Voici l'introduction du commentaire d'Ignace Berten paru en juin 2007, de l'ouvrage de Claude Geffré, De Babel à Pentecôte. Essais de théologie interreligieuse
Coll. « Cogitatio Fidei », Paris, Cerf, 2006, 363 pp.

Le pluralisme religieux est un fait. Vatican II, en rupture avec le courant dominant de la tradition catholique, a proposé une vision positive des religions et a invité au dialogue avec les elles : « changement révolutionnaire opéré par l’Église catholique », dit Claude Geffré (p. 15). Mais le Concile n’a pas développé une théologie des religions : peut-on penser que les religions ont une place dans le plan de Dieu ? et comment le penser ? Le Concile n’a pas non plus, et encore moins, commencé à repenser l’ensemble de la théologie chrétienne en tenant compte de cette réalité positive des religions.
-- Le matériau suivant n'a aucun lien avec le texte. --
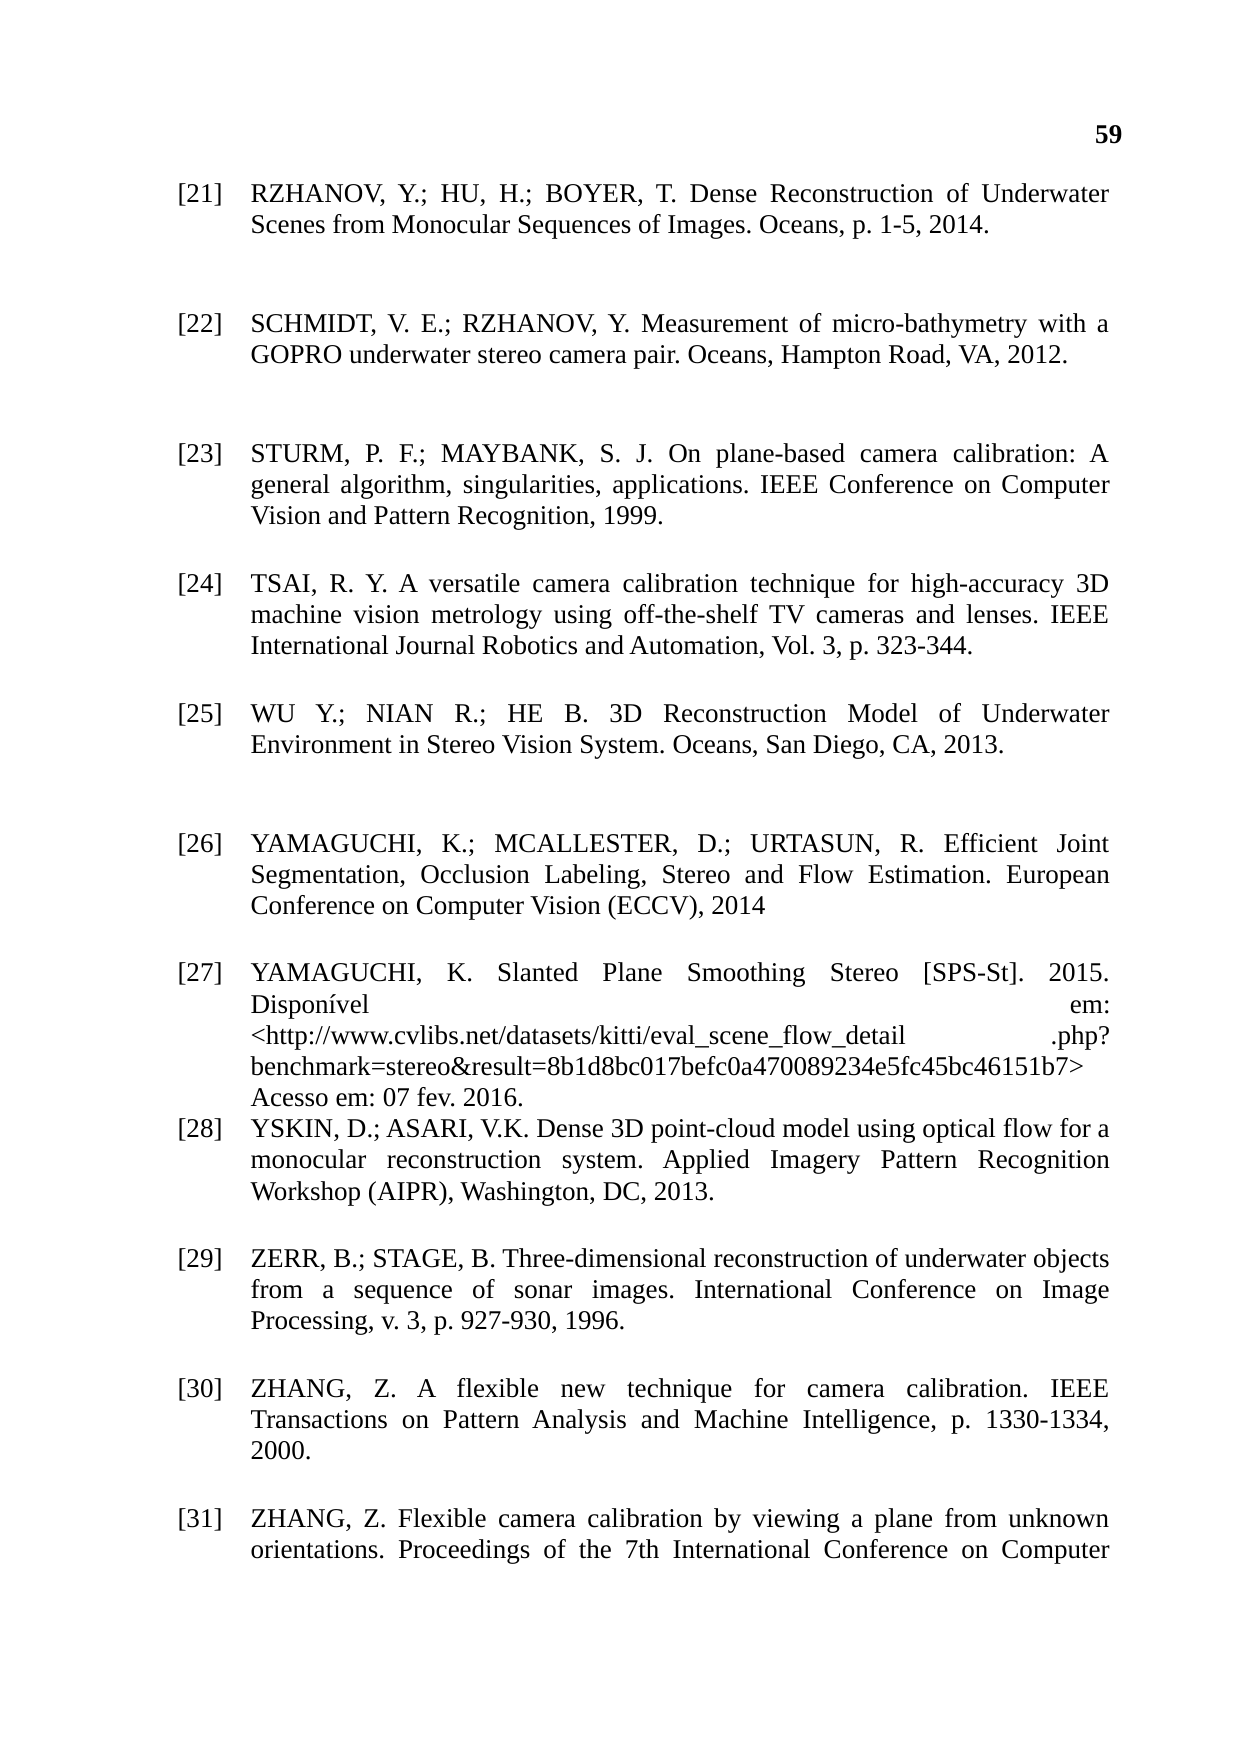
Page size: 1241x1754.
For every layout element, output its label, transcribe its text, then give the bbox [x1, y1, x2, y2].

Ce sont ces questions proprement théologiques que Geffré affronte avec beaucoup de rigueur et de bonheur de pensée et d’expression.

Dès le départ, Geffré nous avertit : il ne s’agit pas d’un chapitre sectoriel de la théologie, car c’est bien l’ensemble de la foi, principalement dans son expression christologique, qui demande à être repensé ou réinterprété à la lumière de la rencontre des autres religions. La difficulté de l’entreprise réside en ce qu’il s’agit d’éviter deux dérives par rapport à la foi et aux exigences de cette herméneutique. D’un côté, le pluralisme religieux ne peut conduire à une théologie pluraliste qui serait une relativisation de la vérité : toutes les religions ne seraient que des expressions fragmentaires du mystère de Dieu, historiquement et culturellement conditionnées, mais aucune d’entre elles ne pourrait prétendre être chemin de vérité sur Dieu plus qu’une autre ; dans cette perspective, le christianisme ne peut revendiquer aucun privilège pour le Christ, qui ne peut avoir de signification proprement universelle. Certains théologiens sont ainsi tentés par un théocentrisme radical qui évacue la dimension christologique universelle du salut. D’un autre côté, il y a une tendance catholique à prétendre que l’Église catholique est la seule détentrice de la totalité de la vérité sur Dieu, dans la crainte et la dénonciation de tout relativisme, en absolutisant le christianisme comme religion historique, dérive à laquelle l’Instruction Dominus Iesus ne résiste pas.

Claude Geffré reconnaît s’engager sur un terrain difficile, pas encore vraiment défriché. Il procède aussi, pour moments, [à] tâtons, en émettant à l’occasion l’une ou l’autre hypothèse. L’honnêteté, le sérieux et la compétence marquent cependant toute sa démarche.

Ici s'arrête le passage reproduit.